The door opened and a woman wearing a dark red tabard with a big white cross entered, holding on her hip a baby girl about a year old. The woman was a Medica—a doctor-healer. The child was a black-and-white, a person of potentially great Power that was fragmented and erratic.
Marian tensed. This was the child that had nearly drowned in jerir. She’d swallowed th
e magical brew—inhaled it, too.
The Medica sat in a chair with a shield carved on it. She put the little girl, clad in a diaper, on the table. The baby grinned and started crawling as fast as she could down the table.
Marian looked around. The Circlets observed the baby detachedly, the Marshalls wore goofy smiles and tried to attract her attention. She scuttled directly to Thealia’s husband, patted his round face.
“Her name is Nyja,” the Medica said. “Like many black-and-whites, before her dip in the jerir, her Power flow and mental processes were splintered.” She inhaled. “I have copies of my notes of her condition before and after her plunge.”
Marian felt Alexa simmer with anger through their bond, and sent comfort to her.
Like most black-and-whites, the child was subject to frissons, convulsions,” the Medica continued.
Bastien, now master of his wild black-and-white Power, stiffened. Alexa twined her fingers with his.
The Medica pushed a book that looked like a journal onto the table. “I understand that your brother has that symptom?”
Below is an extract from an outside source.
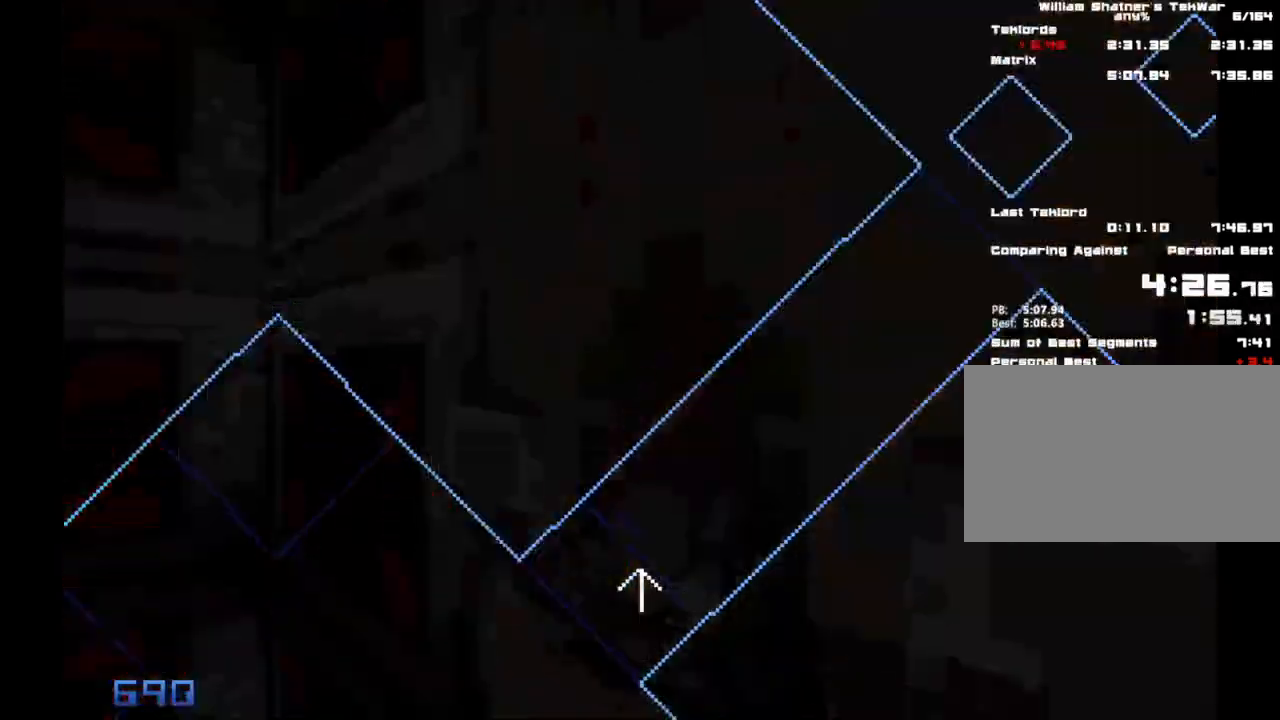
{"keys": ["ctrl", "d", "shift", "w"], "mouse": [], "events": []}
“He has muscle spasms,” Marian said. The little girl was basking in the attention, going from person to person to play with each. Her Song was clear and steady and strong.
“Ahem.” The healer cleared her throat and shifted a little farther from Alexa. “The night the babe was immersed in the jerir, she inhaled the liquid into her lungs, swallowed some, and—” the Medica sucked in a breath “—had a tiny hole in her skull. The jerir reached her brain.”
“What!” Alexa jumped to her feet, furious.
The baby began to whimper. Alexa tromped to where the child sat and scooped her up, cuddling her. The little one settled against Alexa’s breasts, obviously comfortable with her.
The healer had paled and did not meet Alexa’s eyes. “We Medicas are very well versed in head trauma, treatment and surgery. The hole was drilled a few moments before the jerir experi—uh, therapy, and closed as soon as I revived her.”
Alexa rocked and patted the baby, narrowing her eyes at the Medica. “I don’t remember that.”